▶ _Work to complete_:
Would you retype exactly the lines below, starting with the one that has "ring pip: (309, 485)" and going on through the one that has "pinky tip: (996, 492)", with no pictures and nothing else?

---

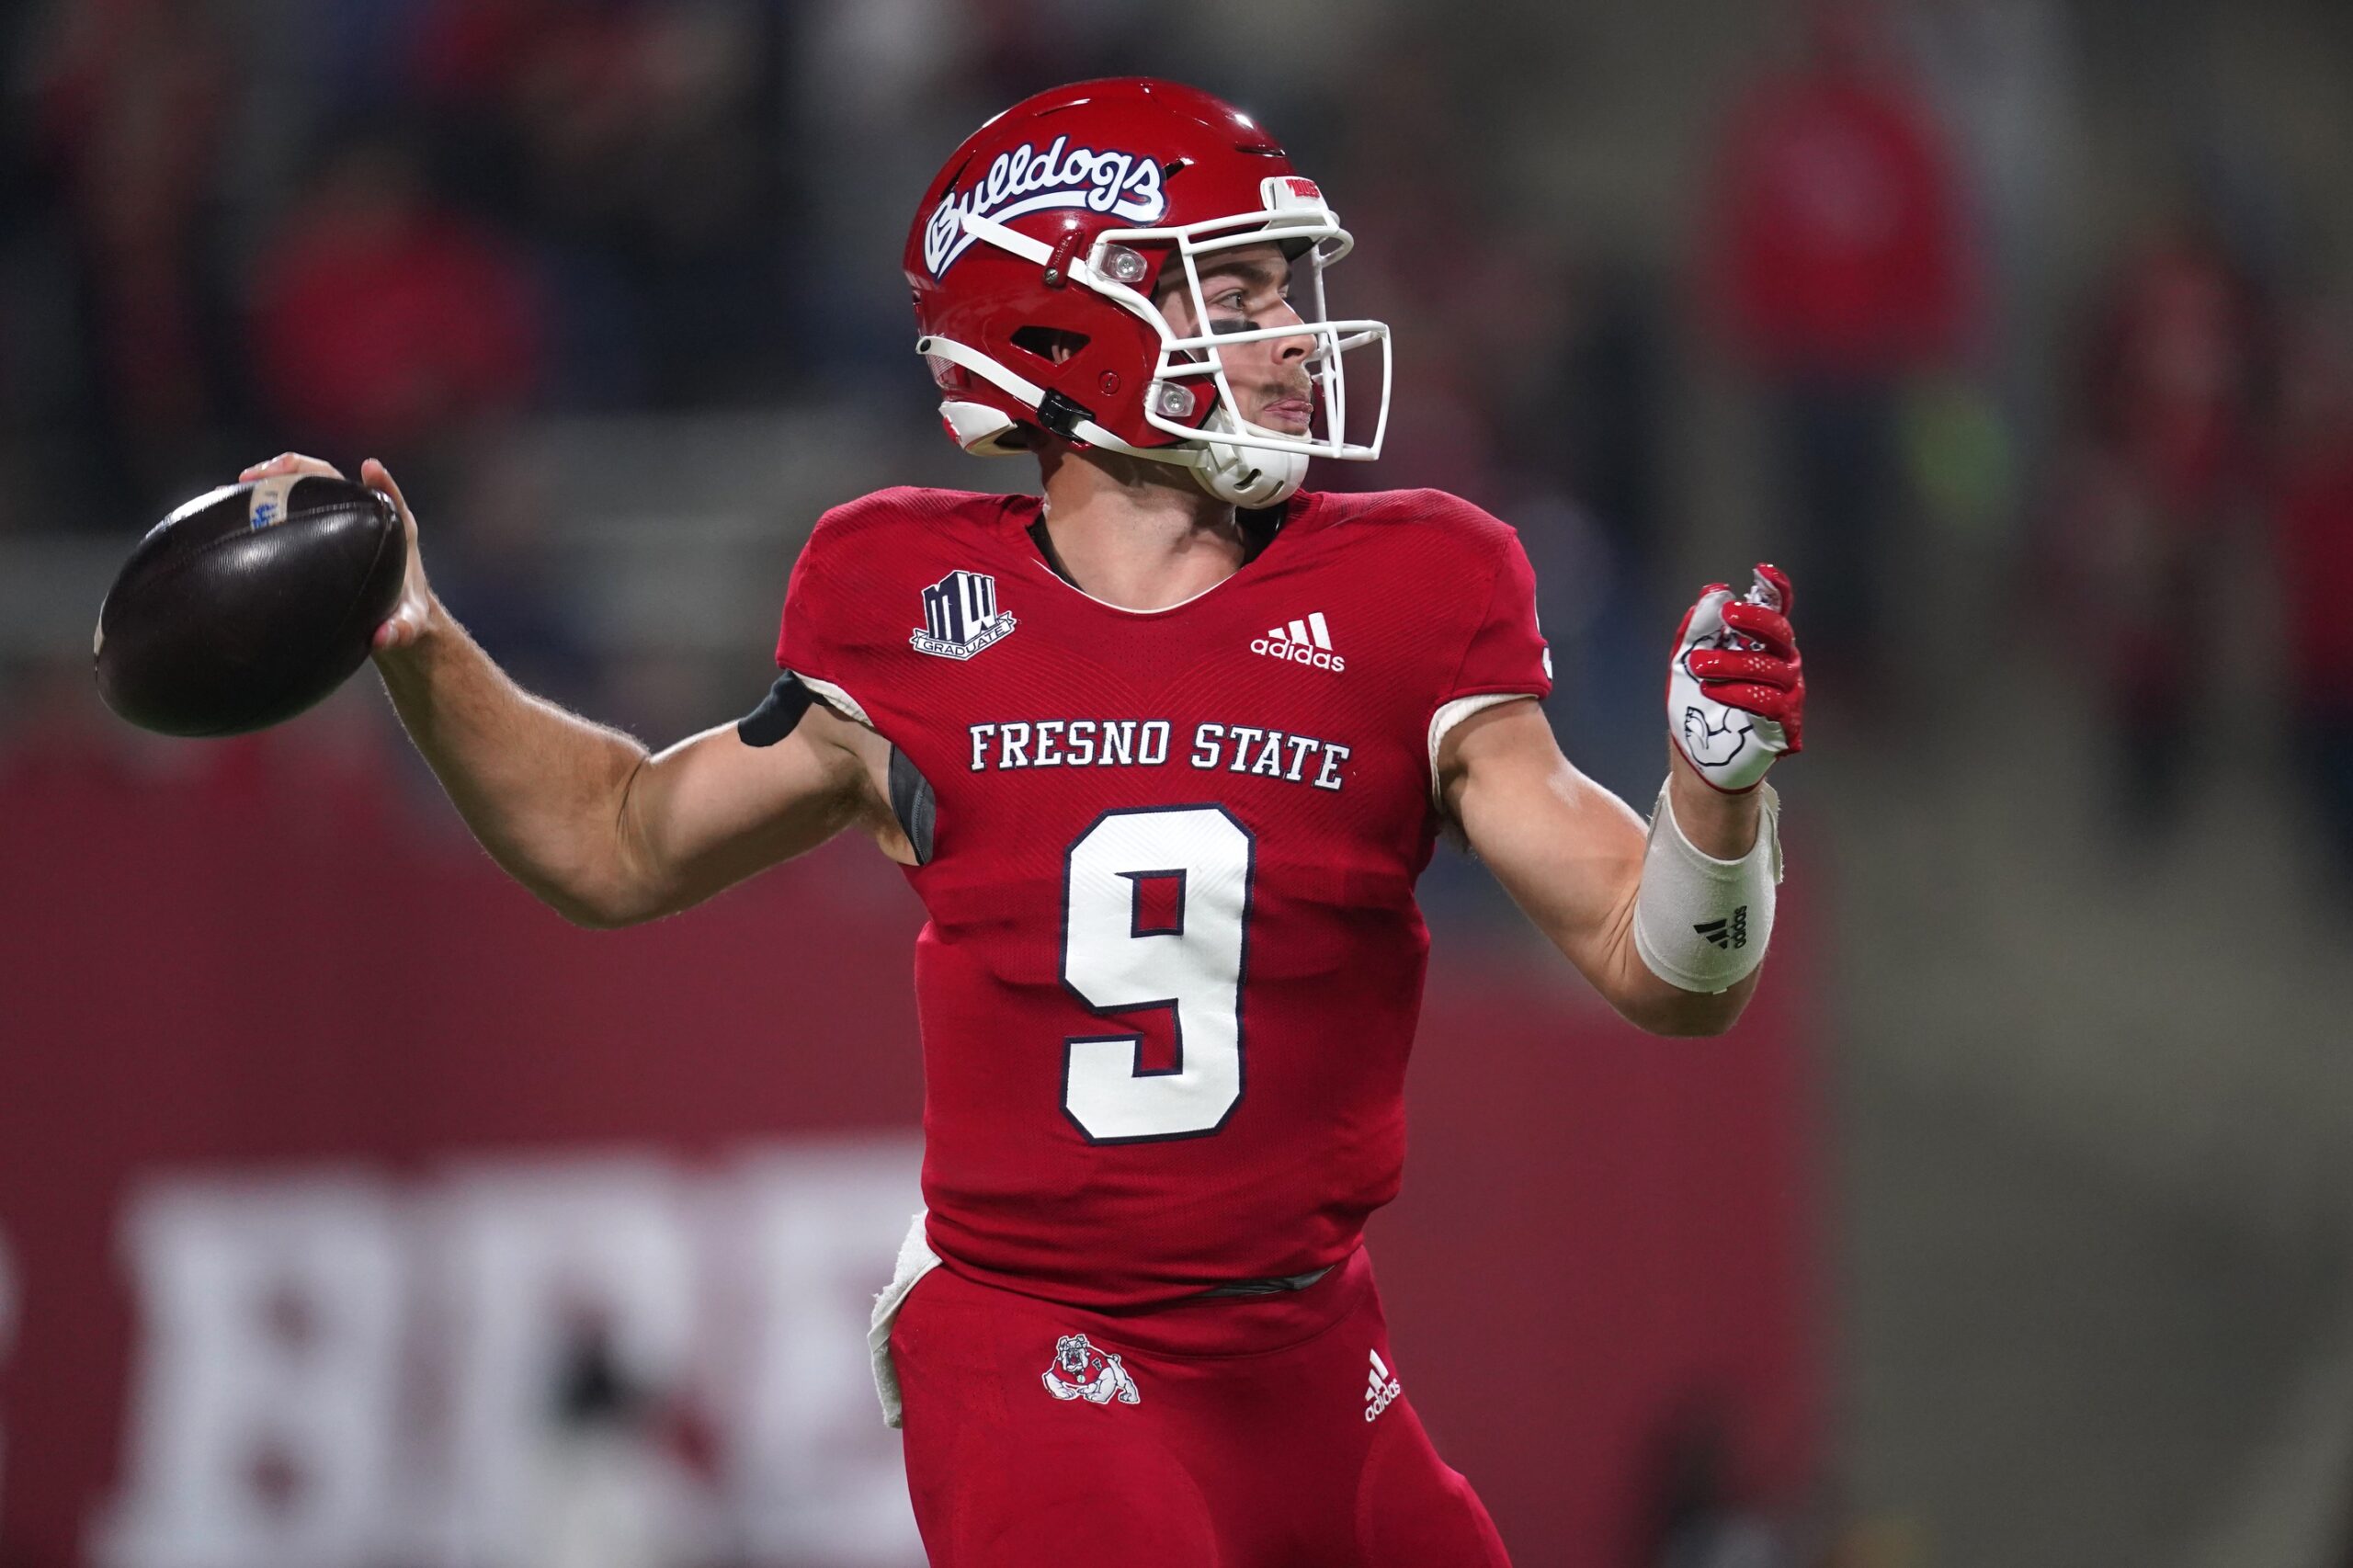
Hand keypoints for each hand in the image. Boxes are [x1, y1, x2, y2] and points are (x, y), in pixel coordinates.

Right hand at [237, 453, 433, 653]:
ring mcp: (340, 516)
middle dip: (302, 469)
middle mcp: (366, 515)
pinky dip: (268, 499)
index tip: (369, 468)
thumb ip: (401, 631)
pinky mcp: (320, 524)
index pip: (390, 498)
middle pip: (336, 479)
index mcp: (396, 531)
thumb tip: (383, 638)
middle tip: (266, 473)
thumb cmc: (403, 615)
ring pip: (309, 485)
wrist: (390, 613)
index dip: (382, 482)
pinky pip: (294, 503)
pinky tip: (238, 504)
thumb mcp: (407, 625)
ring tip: (243, 482)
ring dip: (277, 477)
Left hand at [1666, 563, 1803, 793]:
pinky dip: (1738, 693)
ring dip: (1732, 662)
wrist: (1697, 755)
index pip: (1777, 610)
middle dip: (1755, 619)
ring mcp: (1787, 693)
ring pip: (1770, 668)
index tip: (1761, 572)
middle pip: (1780, 633)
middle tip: (1727, 613)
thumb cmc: (1696, 704)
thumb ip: (1699, 628)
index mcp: (1761, 643)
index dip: (1776, 589)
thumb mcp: (1687, 660)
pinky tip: (1712, 691)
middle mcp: (1781, 663)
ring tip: (1698, 665)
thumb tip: (1712, 591)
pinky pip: (1769, 702)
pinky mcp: (1784, 723)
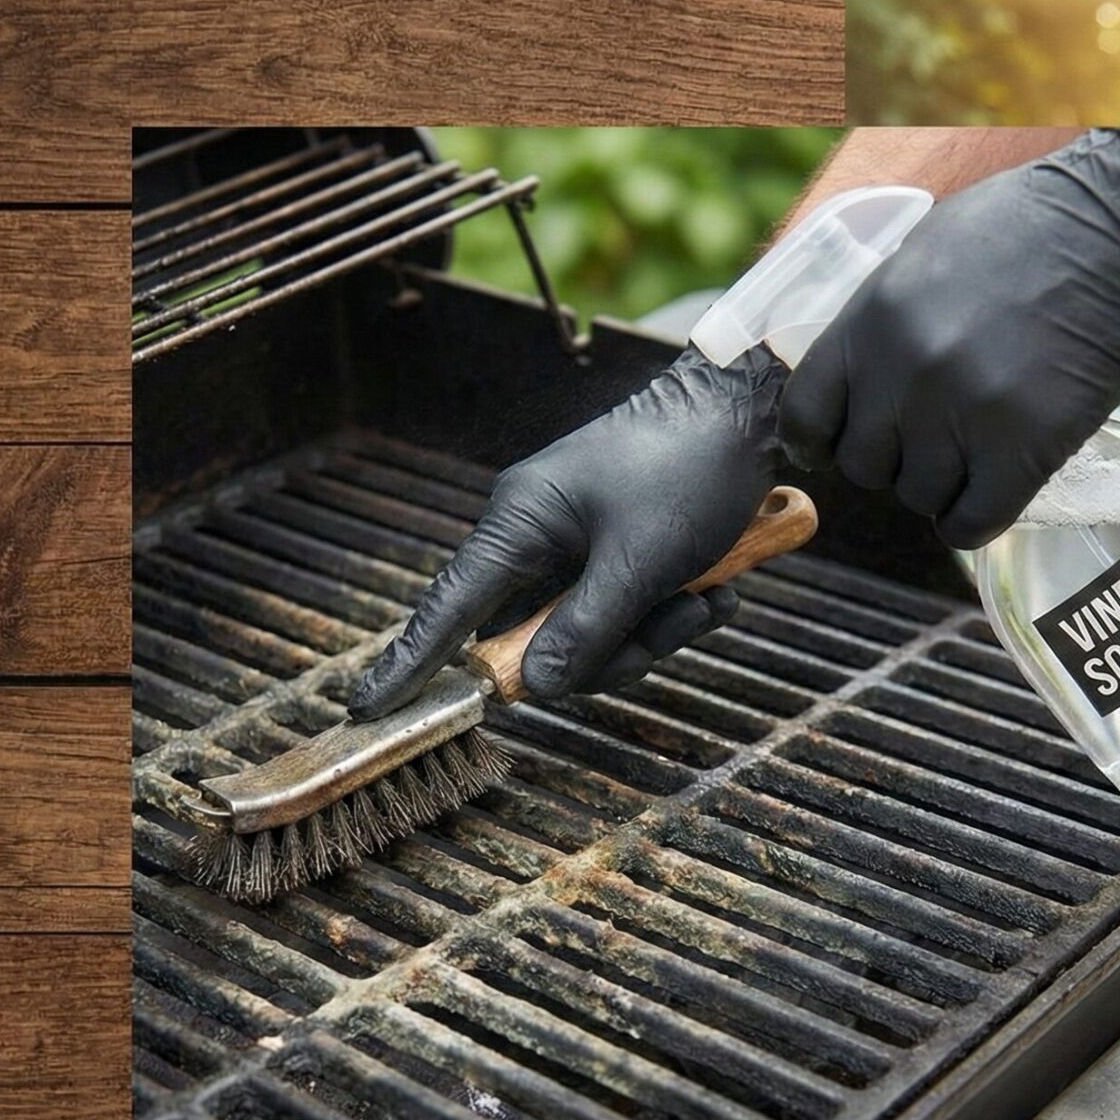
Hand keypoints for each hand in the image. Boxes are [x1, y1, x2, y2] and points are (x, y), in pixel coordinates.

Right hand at [348, 346, 785, 718]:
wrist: (750, 411)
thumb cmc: (688, 469)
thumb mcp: (640, 562)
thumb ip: (585, 631)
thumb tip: (533, 686)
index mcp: (518, 522)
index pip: (448, 606)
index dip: (412, 661)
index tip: (369, 708)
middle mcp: (538, 533)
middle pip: (540, 636)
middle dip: (614, 650)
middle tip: (675, 624)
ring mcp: (581, 542)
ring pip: (596, 631)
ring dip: (660, 630)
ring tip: (710, 597)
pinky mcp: (621, 549)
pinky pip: (632, 610)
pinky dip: (679, 610)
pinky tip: (721, 588)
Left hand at [778, 128, 1119, 547]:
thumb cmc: (1029, 228)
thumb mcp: (923, 255)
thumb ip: (881, 321)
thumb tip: (857, 377)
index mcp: (871, 320)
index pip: (806, 415)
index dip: (822, 441)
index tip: (841, 447)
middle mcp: (906, 372)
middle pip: (864, 467)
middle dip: (895, 460)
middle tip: (936, 439)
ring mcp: (964, 413)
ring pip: (920, 498)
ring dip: (945, 487)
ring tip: (977, 455)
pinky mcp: (1024, 446)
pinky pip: (974, 521)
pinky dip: (979, 519)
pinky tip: (996, 492)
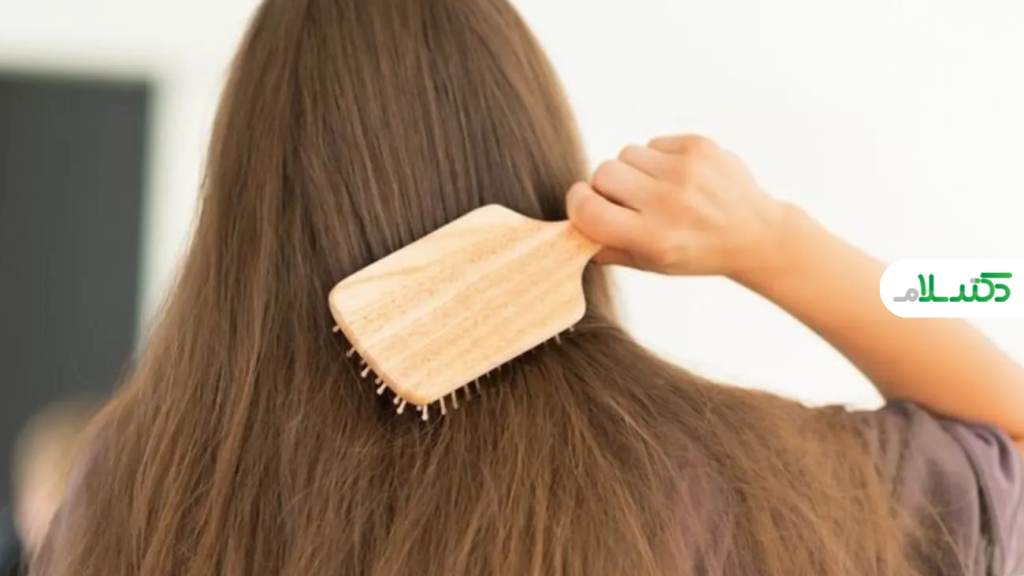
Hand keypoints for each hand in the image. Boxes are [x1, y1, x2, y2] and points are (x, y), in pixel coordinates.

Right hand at [566, 135, 790, 278]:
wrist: (755, 233)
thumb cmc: (698, 251)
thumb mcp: (652, 264)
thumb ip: (608, 248)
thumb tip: (574, 226)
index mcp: (652, 237)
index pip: (588, 209)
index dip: (579, 205)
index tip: (587, 206)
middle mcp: (668, 202)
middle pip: (603, 173)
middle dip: (606, 186)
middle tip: (625, 200)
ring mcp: (685, 171)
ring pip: (626, 154)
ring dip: (632, 170)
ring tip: (655, 189)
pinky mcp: (698, 147)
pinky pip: (653, 144)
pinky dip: (657, 159)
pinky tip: (676, 178)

---

▶ _Solution_:
ring pip: (309, 485)
wrist: (390, 613)
index dip: (382, 482)
pinky pip: (294, 503)
pinky tip: (238, 504)
thumb mcp: (407, 625)
ring tip: (243, 482)
ring dip: (277, 477)
Left hand at [1666, 563, 1803, 793]:
pinky dip: (1738, 693)
ring dip: (1732, 662)
wrist: (1697, 755)
index pip: (1777, 610)
middle dip: (1755, 619)
ring mcp: (1787, 693)
ring pip: (1770, 668)
index tip: (1761, 572)
middle pip: (1780, 633)
middle tip: (1727, 613)
thumb cmc: (1696, 704)
thumb ip: (1699, 628)
index mcp: (1761, 643)
index dip: (1776, 589)
thumb mcp: (1687, 660)
pinky tip: (1712, 691)
middle mcp: (1781, 663)
ring tip: (1698, 665)
thumb tip: (1712, 591)
pinky pip: (1769, 702)
pinky mcp: (1784, 723)
Hand keypoints for each hand in the image. Boxes are [x1, y1, x2, y2] and points are (x, y), in pixel coordinates.

Right hand at [348, 346, 785, 718]:
wrist: (750, 411)
thumb cmc: (688, 469)
thumb mcp: (640, 562)
thumb ip: (585, 631)
thumb tip: (533, 686)
index mcp: (518, 522)
index pip: (448, 606)
index dip: (412, 661)
index tip: (369, 708)
middle mcp: (538, 533)
middle pip: (540, 636)
middle dip: (614, 650)
middle tip: (675, 624)
ring mcp: (581, 542)
ring pip: (596, 631)
ring dip: (660, 630)
ring tip: (710, 597)
pinky mcp: (621, 549)
pinky pip: (632, 610)
pinky dip: (679, 610)
pinky tip: (721, 588)
Left hand at [778, 128, 1119, 547]:
thumb cmc: (1029, 228)
thumb mcp: (923, 255)
thumb ip: (881, 321)
thumb tip: (857, 377)
index mcp: (871, 320)
index pip: (806, 415)
index dip: (822, 441)
index tip: (841, 447)
middle mcp: (906, 372)
middle pip: (864, 467)
middle dip: (895, 460)
middle tip: (936, 439)
ring mcp: (964, 413)
ring pip: (920, 498)
ring dip: (945, 487)
ring tip: (977, 455)
pinky mcp: (1024, 446)
pinky pip: (974, 521)
pinky dip: (979, 519)
pinky tip: (996, 492)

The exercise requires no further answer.